Dating for Fun or for the Future?

By: Missionary Team

I may not be a psychiatrist but it doesn't take an expert to point out when a relationship is toxic. In my own life, I have both experienced and witnessed unhealthy relationships along with the toxic pains and issues that arose from couples being on different pages. In today's society people often can get caught up in these mindless relationships and “hookups” that they think are fun and beneficial, making each other “feel good.” The simple reality is these casual commitment relationships are terribly detrimental to both people. In this blog, I will be pointing out what, in my opinion, can make or break a relationship.

Hooking up
DO NOT BE A PART OF HOOKUP CULTURE!! One-night stands, or even just meeting up with someone for the pure sake of releasing sexual tension is not healthy. In colleges and even high schools across the country this type of culture, aka “Hook up culture”, is very prominent. It doesn't help that singers and songwriters glorify this when in reality hooking up with someone is often associated with depression, higher divorce rates, and lower satisfaction in the future with a more significant other.

Use
One of the questions that you should ask yourself when getting into a relationship is whether or not the relationship is mutually beneficial. It's all too easy to get into a relationship with someone you don't really like or have feelings for just because they are attractive or of a higher social class.

Infatuation vs Love
Everybody knows that feeling in middle school when you find that one person you're so wildly “in love with” and they're all you think about, but in reality, it's just the face value of puppy love. In your teenage and adult years, this puppy love can turn into infatuation where you might think you're in love with someone when in reality you are in love with the idea of them. A good way to differentiate between love and infatuation is to ask yourself the question of why you “love” the person. Is it clean and pure? Or is it rooted in lust and selfishness? If the answer is the second option then odds are being with the person will only lead to emptiness and a toxic relationship in the future which is neither fun nor good for one's future!

Project dating
one of the best ways to stay out of toxic and harmful relationships is to know the person you are dating. If the person has habits that turn you off don’t ever let yourself say things like “I can help them” or “they’ll change soon.” If they haven’t fixed themselves before you start dating then odds are they probably never will.

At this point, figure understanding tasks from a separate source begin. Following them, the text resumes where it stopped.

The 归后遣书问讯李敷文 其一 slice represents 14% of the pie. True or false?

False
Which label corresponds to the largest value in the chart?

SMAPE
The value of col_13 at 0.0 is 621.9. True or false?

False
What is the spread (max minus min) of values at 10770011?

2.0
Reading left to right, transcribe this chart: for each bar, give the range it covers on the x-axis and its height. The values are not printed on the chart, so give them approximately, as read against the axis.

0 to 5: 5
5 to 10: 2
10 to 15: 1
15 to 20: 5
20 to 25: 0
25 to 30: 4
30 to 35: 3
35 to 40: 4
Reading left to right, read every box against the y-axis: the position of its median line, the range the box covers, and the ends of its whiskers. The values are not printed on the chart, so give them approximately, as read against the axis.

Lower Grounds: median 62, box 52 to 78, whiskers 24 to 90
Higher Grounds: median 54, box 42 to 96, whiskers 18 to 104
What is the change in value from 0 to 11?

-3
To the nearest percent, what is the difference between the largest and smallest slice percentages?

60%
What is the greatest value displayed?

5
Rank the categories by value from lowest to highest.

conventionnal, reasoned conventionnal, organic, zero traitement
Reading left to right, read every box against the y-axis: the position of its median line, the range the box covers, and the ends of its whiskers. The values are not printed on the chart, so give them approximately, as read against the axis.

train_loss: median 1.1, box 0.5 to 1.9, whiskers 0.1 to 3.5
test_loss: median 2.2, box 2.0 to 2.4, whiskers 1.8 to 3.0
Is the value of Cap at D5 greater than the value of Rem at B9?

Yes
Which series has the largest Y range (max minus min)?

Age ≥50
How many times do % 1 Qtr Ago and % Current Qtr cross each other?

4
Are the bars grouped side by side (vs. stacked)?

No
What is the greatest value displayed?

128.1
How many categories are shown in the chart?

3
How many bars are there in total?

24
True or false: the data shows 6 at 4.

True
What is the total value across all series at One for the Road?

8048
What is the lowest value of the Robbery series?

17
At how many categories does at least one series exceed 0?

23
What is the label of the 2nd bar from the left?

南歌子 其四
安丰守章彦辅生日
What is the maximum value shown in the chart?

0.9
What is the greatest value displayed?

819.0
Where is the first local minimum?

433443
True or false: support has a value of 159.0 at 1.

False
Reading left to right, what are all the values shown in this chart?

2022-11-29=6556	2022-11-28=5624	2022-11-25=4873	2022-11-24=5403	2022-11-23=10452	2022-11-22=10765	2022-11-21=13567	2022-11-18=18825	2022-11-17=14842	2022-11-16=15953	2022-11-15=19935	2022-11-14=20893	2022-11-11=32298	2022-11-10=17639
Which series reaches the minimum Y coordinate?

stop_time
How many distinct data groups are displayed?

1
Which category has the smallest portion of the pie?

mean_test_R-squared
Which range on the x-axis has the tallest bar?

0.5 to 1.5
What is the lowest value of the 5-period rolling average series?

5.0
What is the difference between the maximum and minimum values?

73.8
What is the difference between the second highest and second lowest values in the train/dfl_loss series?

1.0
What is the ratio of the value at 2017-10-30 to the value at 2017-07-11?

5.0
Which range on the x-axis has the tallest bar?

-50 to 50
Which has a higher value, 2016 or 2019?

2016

One might find themselves staying in toxic relationships because they can only look at someone through rose-colored glasses. They only see the potential someone might have. Consenting to date someone while they are struggling with bad habits is saying to them that you're ok with them doing that and that you can put up with it. Stand firm! If it's important to you it should be important to your boyfriend/girlfriend. This is one of the must-haves for making sure that your relationship betters both people and their futures, rather than just for empty and fake happiness.

Sex
It might seem old-fashioned but please WAIT TILL MARRIAGE, for your sake, and for your significant others. Before you are too quick to judge here are some hard facts: A study done by the institute for family studies showed that if you have only had sex with your spouse you are 71% more likely to be happy in marriage than if you had sex with other people before your spouse. The study also showed that women with 10 or more partners were the most likely to divorce. Women with 3-9 partners were less likely to divorce, and women with 0-1partners were the least likely to divorce out of all. With 60% of all marriages ending in divorce in 2020. So, it might pay to heed the words of your pastor or grandma because the odds are stacked against us. If you are having sex in your relationship and you are not married, odds are you are dating for fun and not for your future. With all these things in mind remember that our relationship with God must come first. If your boyfriend/girlfriend is pulling you away from that, then you must get out of the relationship immediately. Our souls come first! Don’t risk your soul and eternity for fleeting moments. Remember 2 Peter 3:17-18 which says: “Therefore, beloved, since you are forewarned, be on your guard not to be led into the error of the unprincipled and to fall from your own stability. But grow in grace and in the knowledge of our Lord and Savior Jesus Christ. To him be glory now and the day of eternity.”